Your goal →
Return the records below exactly; pictures stay out.

________________

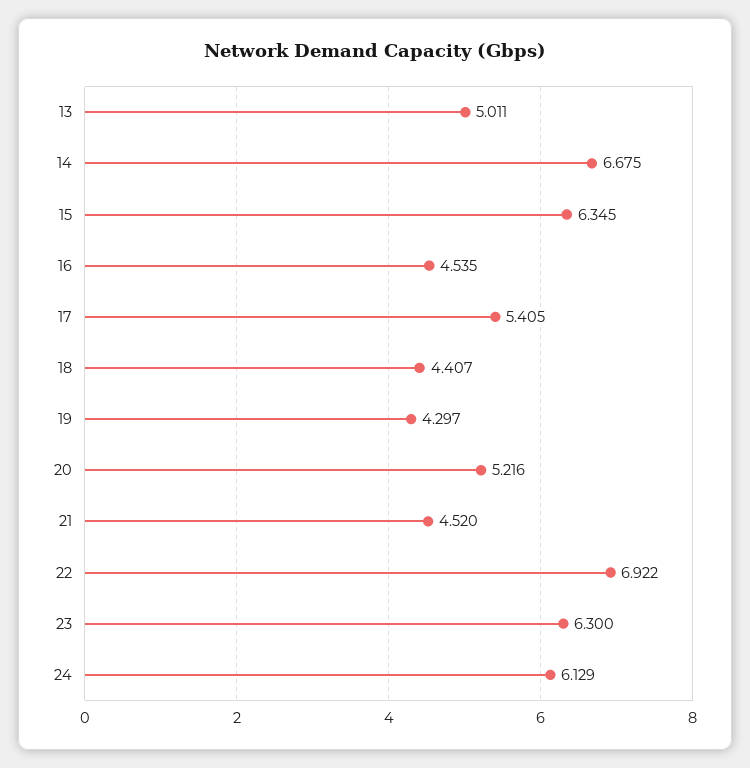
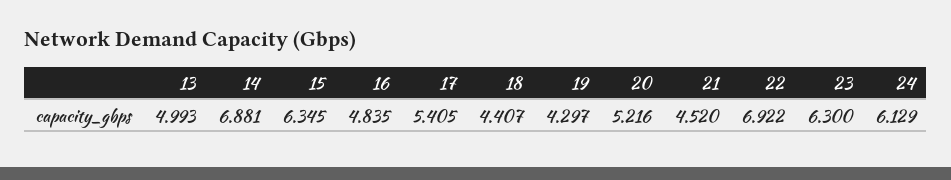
13: 5.011 -> 4.993
14: 6.675 -> 6.881
16: 4.535 -> 4.835

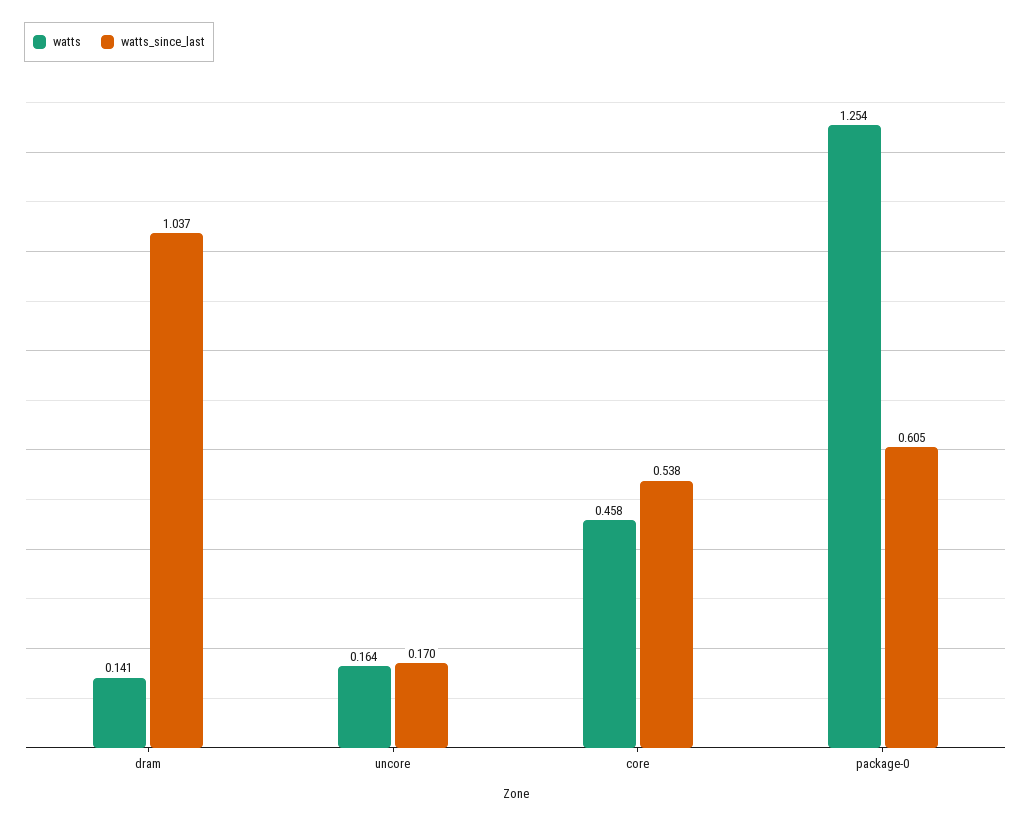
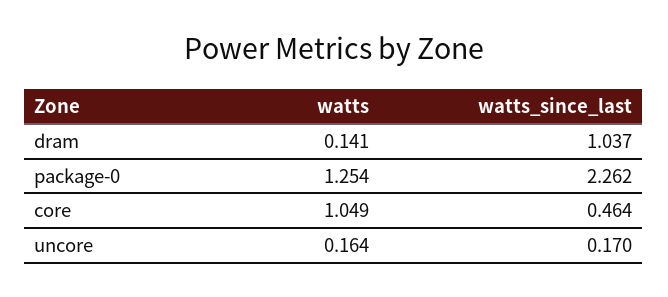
watts, core: 0.458 -> 1.049
watts_since_last, core: 0.538 -> 0.464
watts_since_last, package-0: 0.605 -> 2.262

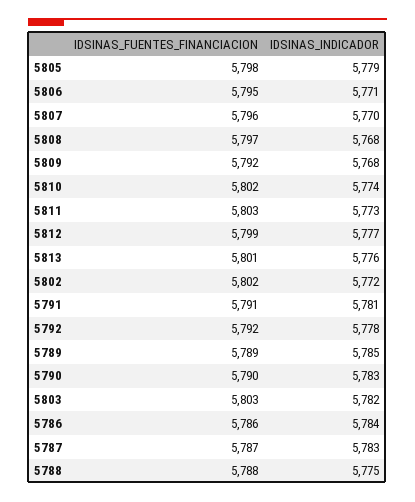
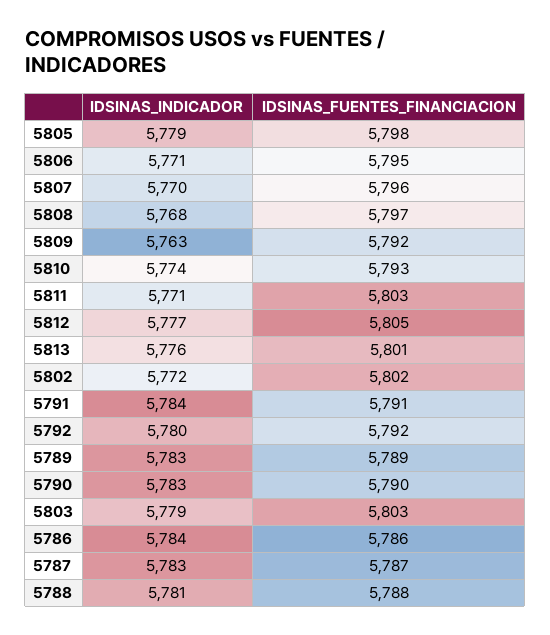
IDSINAS_INDICADOR, 5809: 5768 -> 5763
IDSINAS_FUENTES_FINANCIACION, 5810: 5802 -> 5793
IDSINAS_INDICADOR, 5811: 5773 -> 5771
IDSINAS_FUENTES_FINANCIACION, 5812: 5799 -> 5805
IDSINAS_INDICADOR, 5791: 5781 -> 5784
IDSINAS_INDICADOR, 5792: 5778 -> 5780
IDSINAS_INDICADOR, 5789: 5785 -> 5783
IDSINAS_INDICADOR, 5803: 5782 -> 5779
IDSINAS_INDICADOR, 5788: 5775 -> 5781

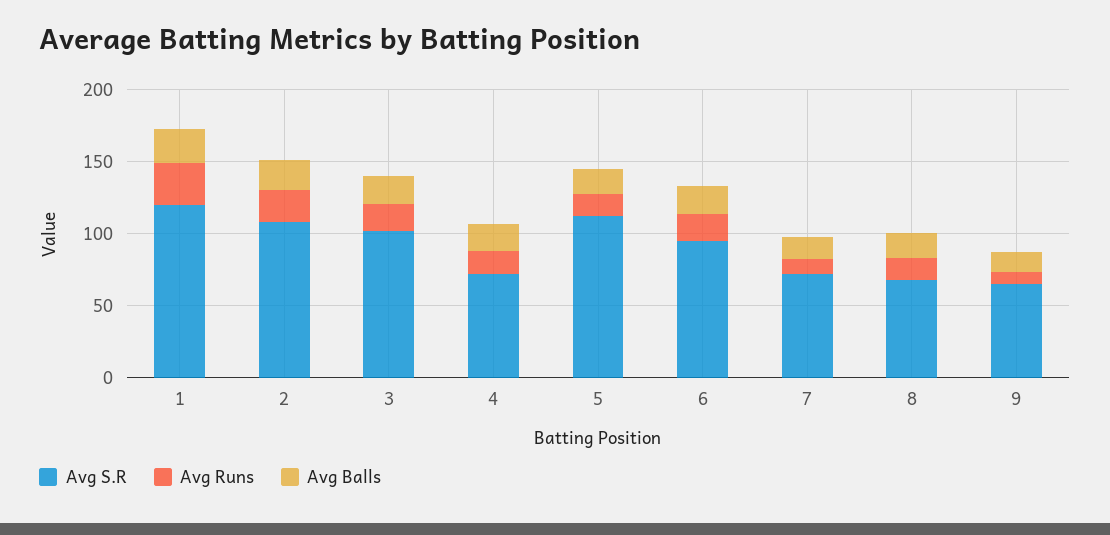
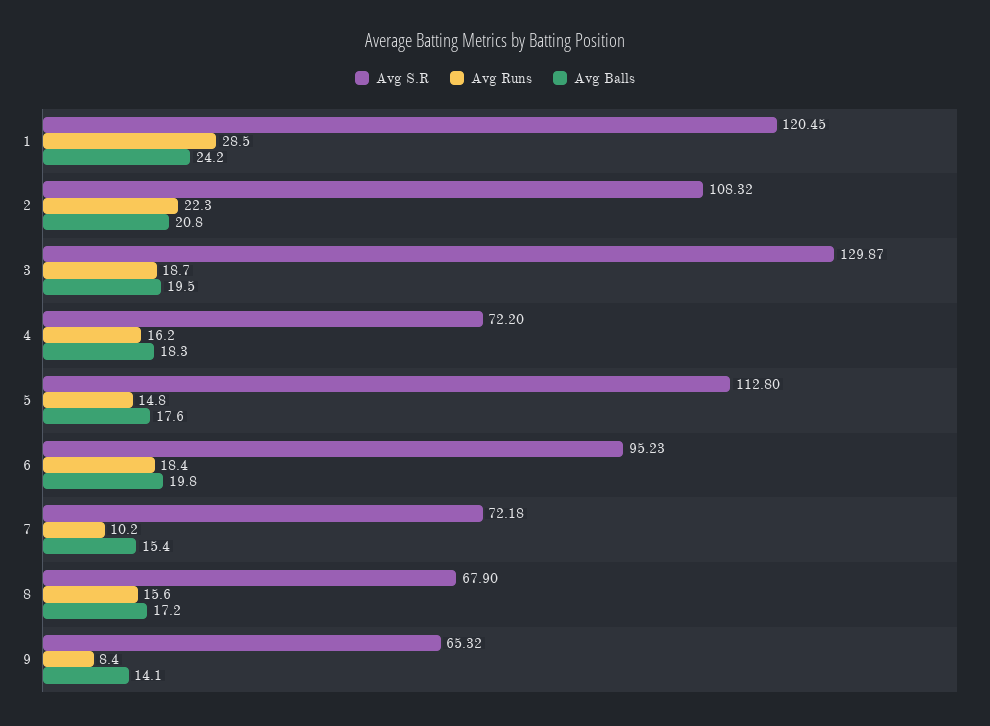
Avg S.R, 3: 100 -> 129.87

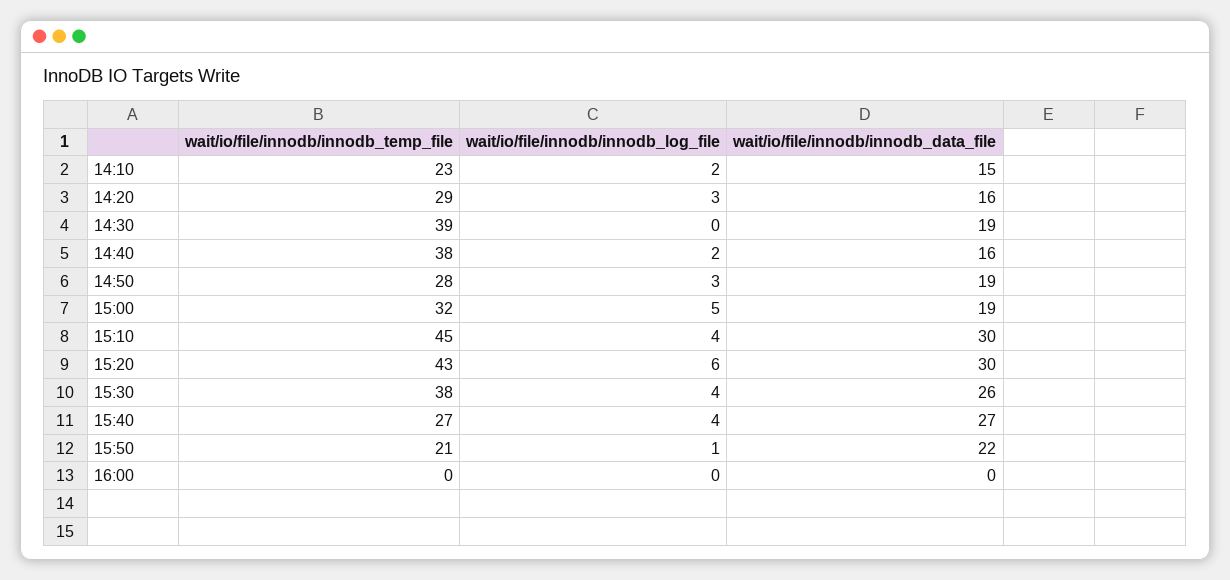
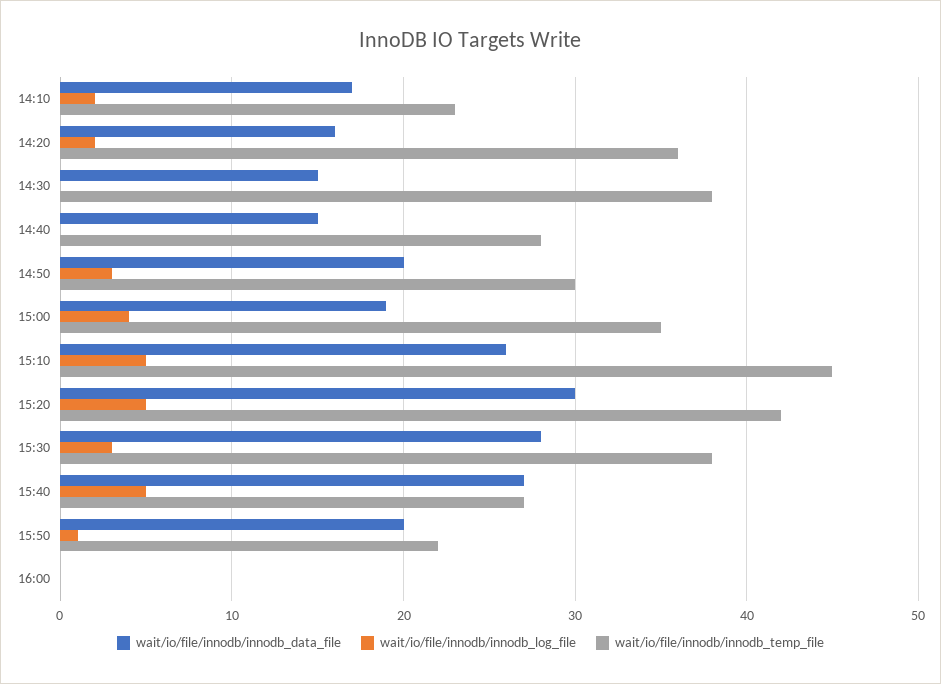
wait/io/file/innodb/innodb_data_file, 14:10: 15 -> 17
wait/io/file/innodb/innodb_temp_file, 14:20: 29 -> 36
wait/io/file/innodb/innodb_log_file, 14:20: 3 -> 2
wait/io/file/innodb/innodb_temp_file, 14:30: 39 -> 38
wait/io/file/innodb/innodb_data_file, 14:30: 19 -> 15
wait/io/file/innodb/innodb_temp_file, 14:40: 38 -> 28
wait/io/file/innodb/innodb_log_file, 14:40: 2 -> 0
wait/io/file/innodb/innodb_data_file, 14:40: 16 -> 15
wait/io/file/innodb/innodb_temp_file, 14:50: 28 -> 30
wait/io/file/innodb/innodb_data_file, 14:50: 19 -> 20
wait/io/file/innodb/innodb_temp_file, 15:00: 32 -> 35
wait/io/file/innodb/innodb_log_file, 15:00: 5 -> 4
wait/io/file/innodb/innodb_log_file, 15:10: 4 -> 5
wait/io/file/innodb/innodb_data_file, 15:10: 30 -> 26
wait/io/file/innodb/innodb_temp_file, 15:20: 43 -> 42
wait/io/file/innodb/innodb_log_file, 15:20: 6 -> 5
wait/io/file/innodb/innodb_log_file, 15:30: 4 -> 3
wait/io/file/innodb/innodb_data_file, 15:30: 26 -> 28
wait/io/file/innodb/innodb_log_file, 15:40: 4 -> 5
wait/io/file/innodb/innodb_temp_file, 15:50: 21 -> 22
wait/io/file/innodb/innodb_data_file, 15:50: 22 -> 20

________________

Result below →
13: 5.011 -> 4.993
14: 6.675 -> 6.881
16: 4.535 -> 4.835

watts, core: 0.458 -> 1.049
watts_since_last, core: 0.538 -> 0.464
watts_since_last, package-0: 0.605 -> 2.262

IDSINAS_INDICADOR, 5809: 5768 -> 5763
IDSINAS_FUENTES_FINANCIACION, 5810: 5802 -> 5793
IDSINAS_INDICADOR, 5811: 5773 -> 5771
IDSINAS_FUENTES_FINANCIACION, 5812: 5799 -> 5805
IDSINAS_INDICADOR, 5791: 5781 -> 5784
IDSINAS_INDICADOR, 5792: 5778 -> 5780
IDSINAS_INDICADOR, 5789: 5785 -> 5783
IDSINAS_INDICADOR, 5803: 5782 -> 5779
IDSINAS_INDICADOR, 5788: 5775 -> 5781

Avg S.R, 3: 100 -> 129.87

wait/io/file/innodb/innodb_data_file, 14:10: 15 -> 17
wait/io/file/innodb/innodb_temp_file, 14:20: 29 -> 36
wait/io/file/innodb/innodb_log_file, 14:20: 3 -> 2
wait/io/file/innodb/innodb_temp_file, 14:30: 39 -> 38
wait/io/file/innodb/innodb_data_file, 14:30: 19 -> 15
wait/io/file/innodb/innodb_temp_file, 14:40: 38 -> 28
wait/io/file/innodb/innodb_log_file, 14:40: 2 -> 0
wait/io/file/innodb/innodb_data_file, 14:40: 16 -> 15
wait/io/file/innodb/innodb_temp_file, 14:50: 28 -> 30
wait/io/file/innodb/innodb_data_file, 14:50: 19 -> 20
wait/io/file/innodb/innodb_temp_file, 15:00: 32 -> 35
wait/io/file/innodb/innodb_log_file, 15:00: 5 -> 4
wait/io/file/innodb/innodb_log_file, 15:10: 4 -> 5
wait/io/file/innodb/innodb_data_file, 15:10: 30 -> 26
wait/io/file/innodb/innodb_temp_file, 15:20: 43 -> 42
wait/io/file/innodb/innodb_log_file, 15:20: 6 -> 5
wait/io/file/innodb/innodb_log_file, 15:30: 4 -> 3
wait/io/file/innodb/innodb_data_file, 15:30: 26 -> 28
wait/io/file/innodb/innodb_log_file, 15:40: 4 -> 5
wait/io/file/innodb/innodb_temp_file, 15:50: 21 -> 22
wait/io/file/innodb/innodb_data_file, 15:50: 22 -> 20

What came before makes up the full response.